Normon Connors, 1974
Years ago, in Chicago, I frequented a pool hall. I didn't play, but they did have an exceptional jukebox. It was one of those CD-varieties, so for a couple of dollars I could cue up all four songs of Herbie Hancock's Headhunters while I drank my beer. It was my first experience with Hancock's work outside of Miles Davis. It didn't take long before I was obsessing about his Sextant-era band, but they only made three (albeit phenomenal) albums. Somehow, it's I only recently realized how much that group, sometimes called the Mwandishi band, did in the small span of a few years in the early 70s. Each of the members had a couple-few solo albums and they appeared in clusters on other, like-minded albums as well, like Dance of Magic, by Norman Connors.

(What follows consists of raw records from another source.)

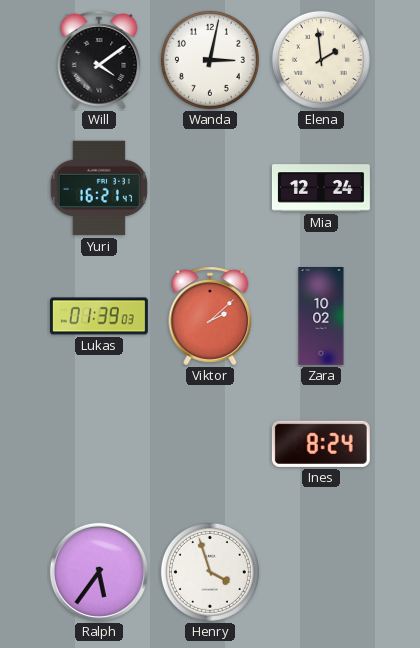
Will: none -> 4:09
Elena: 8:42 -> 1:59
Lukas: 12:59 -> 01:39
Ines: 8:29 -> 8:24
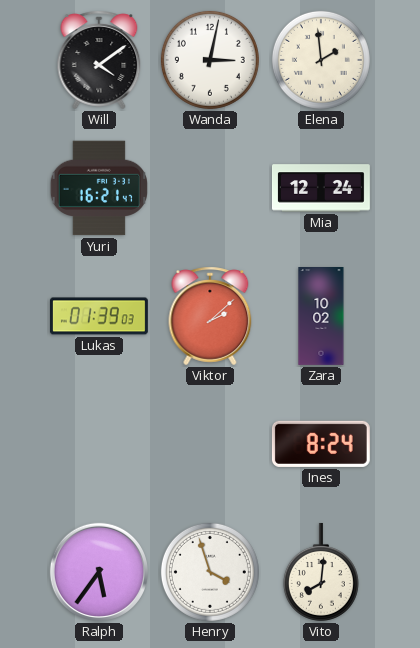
Vito: none -> 8:01
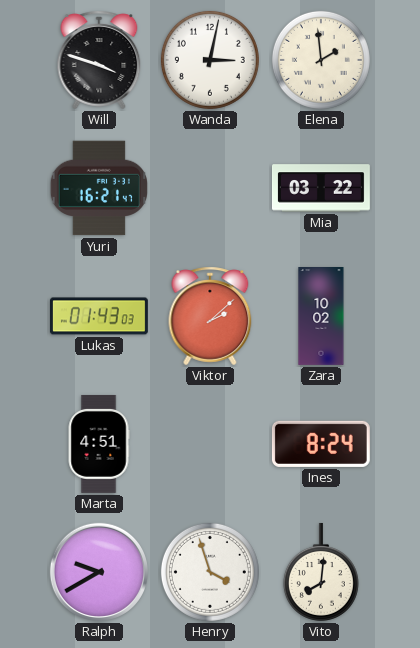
Will: 4:09 -> 3:48
Mia: 12:24 -> 03:22
Lukas: 01:39 -> 01:43
Marta: none -> 4:51
Ralph: 5:36 -> 9:40
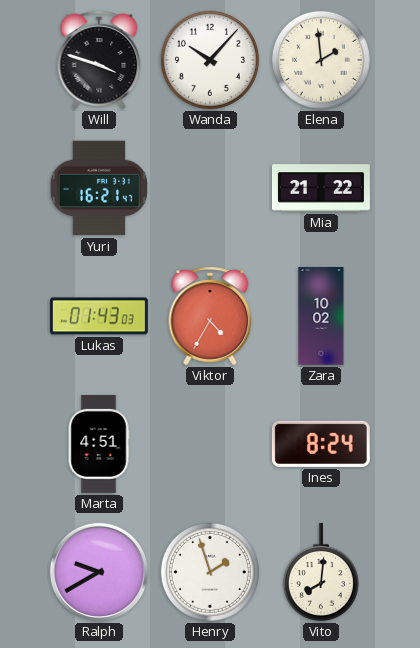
Wanda: 3:02 -> 10:07
Mia: 03:22 -> 21:22
Viktor: 2:08 -> 4:35
Henry: 3:57 -> 1:57
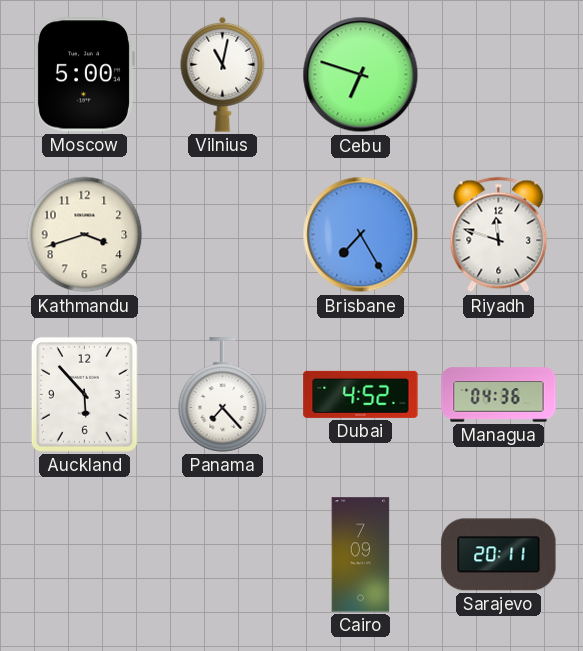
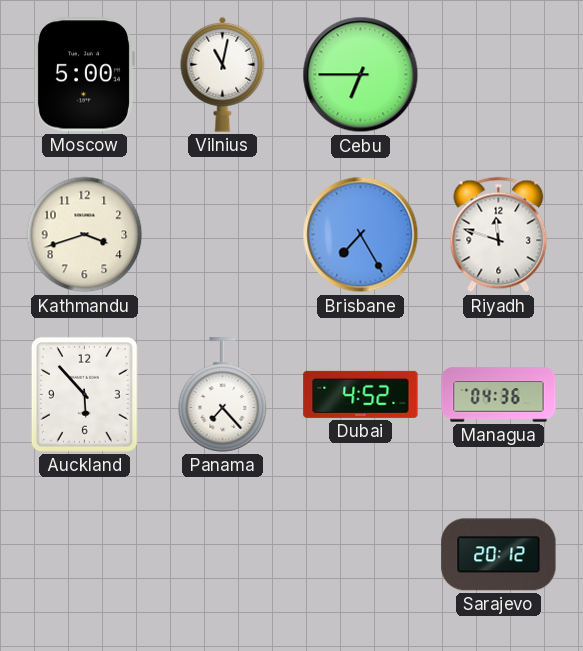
Cebu: 6:48 -> 6:45
Cairo: 7:09 -> none
Sarajevo: 20:11 -> 20:12
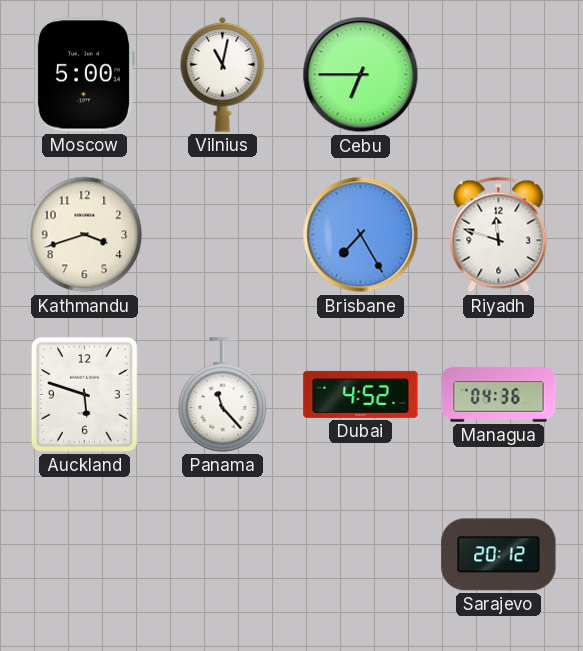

Drummer Connors' debut as a leader is stacked with talent. Featuring none other than Herbie Hancock on keyboards, he brought Eddie Henderson and Billy Hart along, playing trumpet and percussion. Future fusion star Stanley Clarke plays bass, doubling up with Cecil McBee on the first side. While Dance of Magic may not reach for the same depth of abstraction, it does drive in the same advanced, atmospheric grooves the Sextant band pioneered. Connors expands the Mwandishi legacy, adding different shades to my collection.